Iris biometrics is a phenotypic biometric trait that has proven to be agnostic to human natural physiological changes. Research on iris biometrics has progressed tremendously, partly due to publicly available iris databases. Various databases have been available to researchers that address pressing iris biometric challenges such as constraint, mobile, multispectral, synthetics, long-distance, contact lenses, liveness detection, etc. However, these databases mostly contain subjects of Caucasian and Asian docents with very few Africans. Despite many investigative studies on racial bias in face biometrics, very few studies on iris biometrics have been published, mainly due to the lack of racially diverse large-scale databases containing sufficient iris samples of Africans in the public domain. Furthermore, most of these databases contain a relatively small number of subjects and labelled images. This paper proposes a large-scale African database named Chinese Academy of Sciences Institute of Automation (CASIA)-Iris-Africa that can be used as a complementary database for the iris recognition community to mediate the effect of racial biases on Africans. The database contains 28 717 images of 1 023 African subjects (2 046 iris classes) with age, gender, and ethnicity attributes that can be useful in demographically sensitive studies of Africans. Sets of specific application protocols are incorporated with the database to ensure the database’s variability and scalability. Performance results of some open-source state-of-the-art (SOTA) algorithms on the database are presented, which will serve as baseline performances.
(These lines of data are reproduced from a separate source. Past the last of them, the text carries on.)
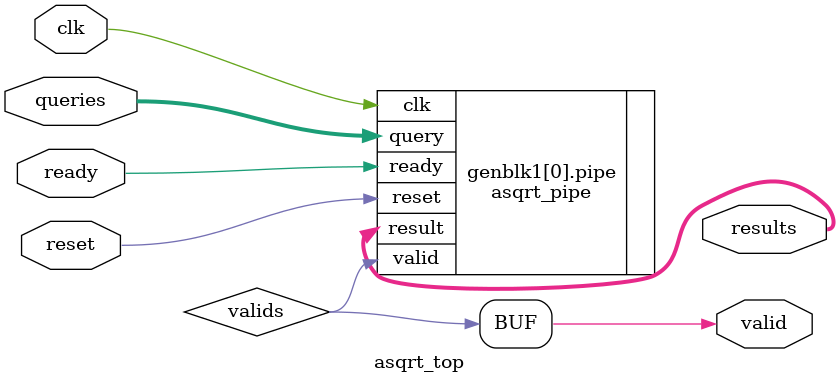
<source format=v>
module asqrt_top
#(parameter N_PIPES=1, parameter N_DEPTH=32, parameter N_CYCLES=1)
(
    input reset,
    input clk,

    input ready,
    output valid,

    input [N_PIPES*32-1:0] queries,
    output [N_PIPES*32-1:0] results
);

    wire [N_PIPES-1:0] valids;

    genvar i;
    generate
        for(i=0; i < N_PIPES; i = i + 1) begin
            asqrt_pipe #(.N_DEPTH(N_DEPTH), .N_CYCLES(N_CYCLES)) pipe (
                .clk,
                .reset,
                .ready,
                .valid(valids[i]),
                .query(queries[i * 32 +: 32]),
                .result(results[i * 32 +: 32])
            );
        end
    endgenerate

    assign valid = | {valids};

endmodule
</source>
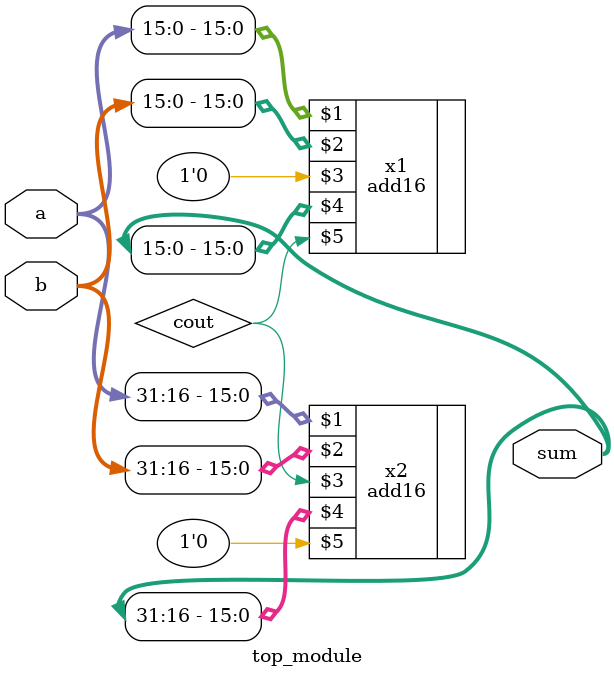
<source format=v>
module top_module(
    input [31:0] a,
    input [31:0] b,
    output [31:0] sum
);
    wire cout;
    
    add16 x1(a[15:0], b[15:0], 1'b0, sum[15:0], cout);
    add16 x2(a[31:16], b[31:16], cout, sum[31:16], 1'b0);

endmodule

</source>
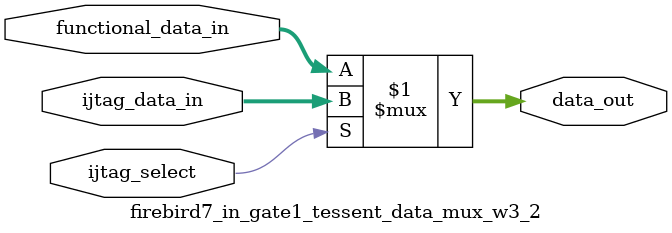
<source format=sv>

module firebird7_in_gate1_tessent_data_mux_w3_2 (
  input wire ijtag_select,
  input wire [2:0]  functional_data_in,
  input wire [2:0]  ijtag_data_in,
  output wire [2:0] data_out
);
assign data_out = (ijtag_select) ? ijtag_data_in : functional_data_in;
endmodule

</source>
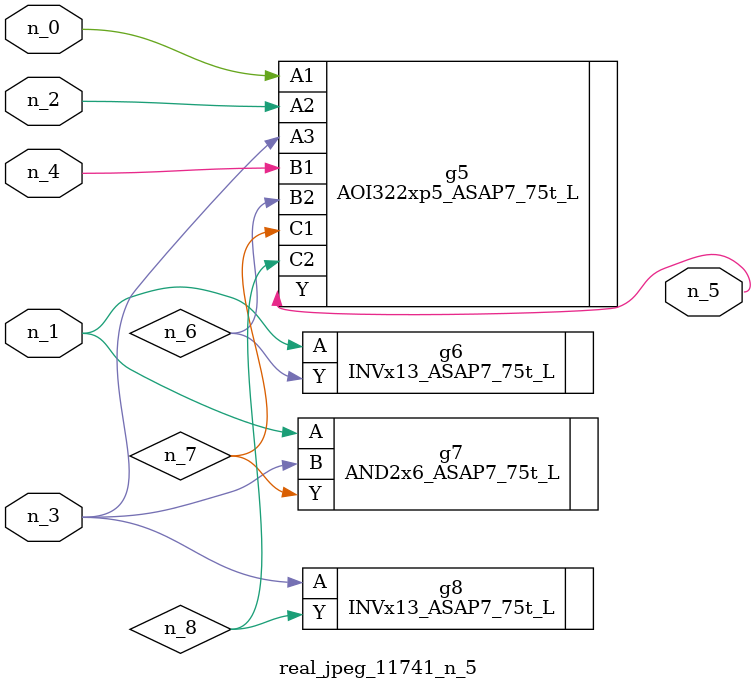
<source format=v>
module real_jpeg_11741_n_5 (n_4, n_0, n_1, n_2, n_3, n_5);

input n_4;
input n_0;
input n_1;
input n_2;
input n_3;

output n_5;

wire n_8;
wire n_6;
wire n_7;

AOI322xp5_ASAP7_75t_L g5 ( 
.A1(n_0),
.A2(n_2),
.A3(n_3),
.B1(n_4),
.B2(n_6),
.C1(n_7),
.C2(n_8),
.Y(n_5)
);

INVx13_ASAP7_75t_L g6 ( 
.A(n_1),
.Y(n_6)
);

AND2x6_ASAP7_75t_L g7 ( 
.A(n_1),
.B(n_3),
.Y(n_7)
);

INVx13_ASAP7_75t_L g8 ( 
.A(n_3),
.Y(n_8)
);


endmodule
</source>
The relatively poor performances of the baseline algorithms on the proposed database despite better performance on other databases prove that racial biases exist in these iris recognition algorithms.
3. Multi-Faceted Knowledge-Driven Graph Neural Network for Iris Segmentation
Jianze Wei, Yunlong Wang, Xingyu Gao, Ran He, Zhenan Sun. “Multi-Faceted Knowledge-Driven Graph Neural Network for Iris Segmentation”. IEEE Transactions on Information Forensics and Security ( Volume: 19).
Accurate iris segmentation, especially around the iris inner and outer boundaries, is still a formidable challenge. Pixels within these areas are difficult to semantically distinguish since they have similar visual characteristics and close spatial positions. To tackle this problem, the paper proposes an iris segmentation graph neural network (ISeGraph) for accurate segmentation. ISeGraph regards individual pixels as nodes within the graph and constructs self-adaptive edges according to multi-faceted knowledge, including visual similarity, positional correlation, and semantic consistency for feature aggregation. Specifically, visual similarity strengthens the connections between nodes sharing similar visual characteristics, while positional correlation assigns weights according to the spatial distance between nodes. In contrast to the above knowledge, semantic consistency maps nodes into a semantic space and learns pseudo-labels to define relationships based on label consistency. ISeGraph leverages multi-faceted knowledge to generate self-adaptive relationships for accurate iris segmentation. Furthermore, a pixel-wise adaptive normalization module is developed to increase the feature discriminability. It takes informative features in the shallow layer as a reference to improve the segmentation features from a statistical perspective. Experimental results on three iris datasets illustrate that the proposed method achieves superior performance in iris segmentation, increasing the segmentation accuracy in areas near the iris boundaries.